* **PASSAGE FOR REVIEW**
:::::
1 Introduction

The fundamental purpose of Information Extraction (IE), which is one of the most important task of natural language processing (NLP), is extracting structured information from primitive unstructured text. Subsequently, the structured information can be used easily by people or program. With the development of the Internet, people create and share many contents. As a result, the Internet is filled with huge amounts of data in the form of texts, and it is possible analyzing these primitive unstructured text by hand scarcely. Therefore, IE systems are extremely important. They can extract meaningful facts from texts to build Knowledge Base, which can be used for applications like search, machine reading comprehension and text generation. IE can be done in unsupervised domain, in the form of OpenIE [6]. And unsupervised approaches don’t need to predefine any ontology or relation classes and the IE system should extract facts from the texts along with the relation phrases. Conversely, the supervised information extraction and classification methods specifically refer to the classification of an entity pair to a set of predefined relations or filling the predefined slots, which is trained by using documents containing mentions of the entity pair or structured data.

As one of the most important part of IE, the Relation Extraction (RE) is mainly responsible for identifying entities from text and extracting semantic relationships between entities [3, 18, 21]. RE system is able to predict whether a given document contains a relation or not for the pair. Further more, relation extraction system should predict which relation class out of a given ontology does that document point to, given that it does contain a relation, which can be regarded as a multi-class classification problem with an extra NoRelation class.
:::::
[Entries drawn from a collection]
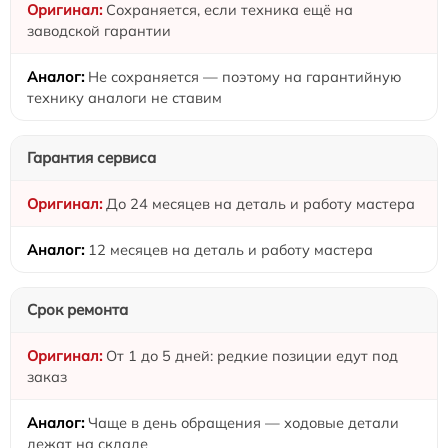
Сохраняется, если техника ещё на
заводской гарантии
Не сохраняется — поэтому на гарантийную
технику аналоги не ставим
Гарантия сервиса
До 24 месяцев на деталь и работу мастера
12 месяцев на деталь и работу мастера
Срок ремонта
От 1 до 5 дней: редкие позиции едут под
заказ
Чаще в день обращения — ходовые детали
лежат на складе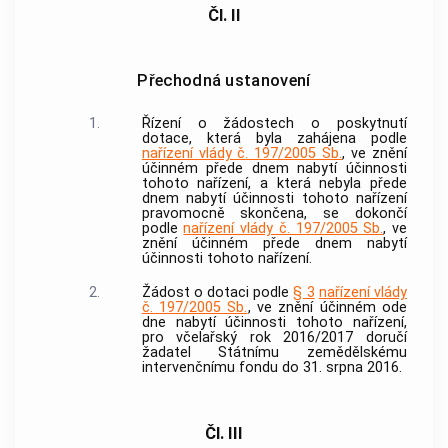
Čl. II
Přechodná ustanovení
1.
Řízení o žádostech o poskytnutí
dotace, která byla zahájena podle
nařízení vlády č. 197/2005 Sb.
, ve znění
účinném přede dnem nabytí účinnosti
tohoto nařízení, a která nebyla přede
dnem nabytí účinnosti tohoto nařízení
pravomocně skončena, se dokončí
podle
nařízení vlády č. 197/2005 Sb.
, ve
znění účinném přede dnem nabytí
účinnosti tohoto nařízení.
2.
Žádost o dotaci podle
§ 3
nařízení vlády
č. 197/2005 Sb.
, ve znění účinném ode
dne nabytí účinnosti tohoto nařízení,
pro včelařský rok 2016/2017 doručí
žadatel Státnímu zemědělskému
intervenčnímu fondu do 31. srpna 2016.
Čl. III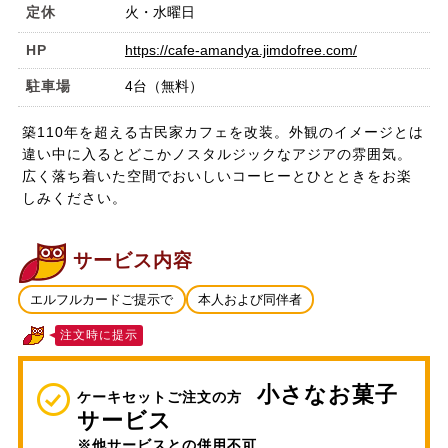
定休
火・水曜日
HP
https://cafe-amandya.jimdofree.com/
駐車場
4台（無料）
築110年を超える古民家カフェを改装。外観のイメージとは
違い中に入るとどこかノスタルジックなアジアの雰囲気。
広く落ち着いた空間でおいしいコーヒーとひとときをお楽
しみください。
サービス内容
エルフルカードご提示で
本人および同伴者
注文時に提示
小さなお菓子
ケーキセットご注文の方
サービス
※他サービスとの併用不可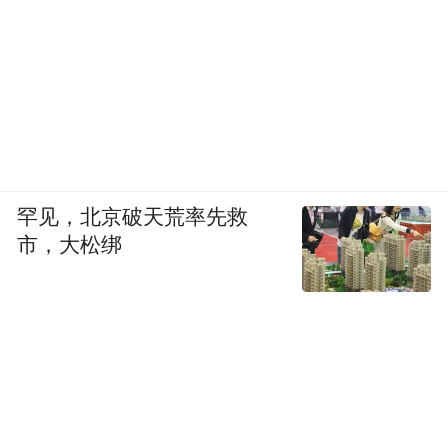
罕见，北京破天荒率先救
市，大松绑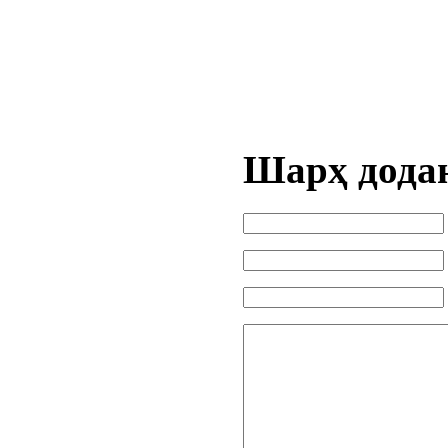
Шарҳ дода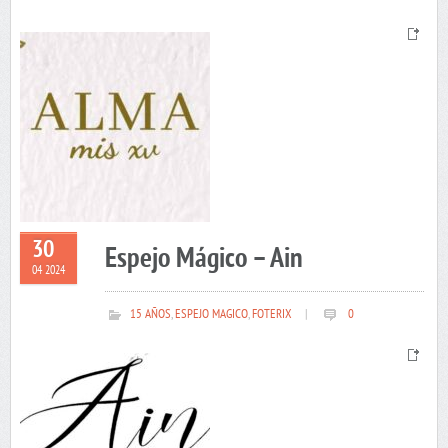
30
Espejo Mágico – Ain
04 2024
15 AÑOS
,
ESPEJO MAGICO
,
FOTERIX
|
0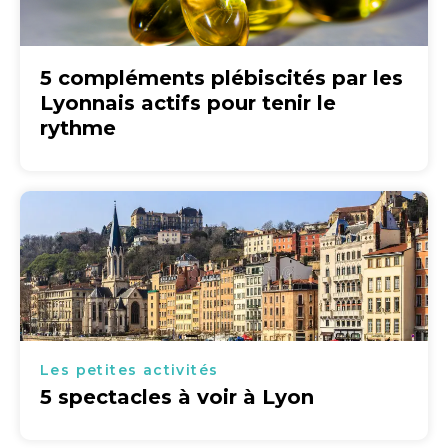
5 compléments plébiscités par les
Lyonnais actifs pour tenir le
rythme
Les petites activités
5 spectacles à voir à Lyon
:::::
* **WHAT YOU WILL DO**
Transcribe the part of the information extraction introduction above that begins with the words containing "As one of the" and ends with "extra NoRelation class.".

* **RESULT OF THIS EXERCISE**
As one of the most important part of IE, the Relation Extraction (RE) is mainly responsible for identifying entities from text and extracting semantic relationships between entities [3, 18, 21]. RE system is able to predict whether a given document contains a relation or not for the pair. Further more, relation extraction system should predict which relation class out of a given ontology does that document point to, given that it does contain a relation, which can be regarded as a multi-class classification problem with an extra NoRelation class.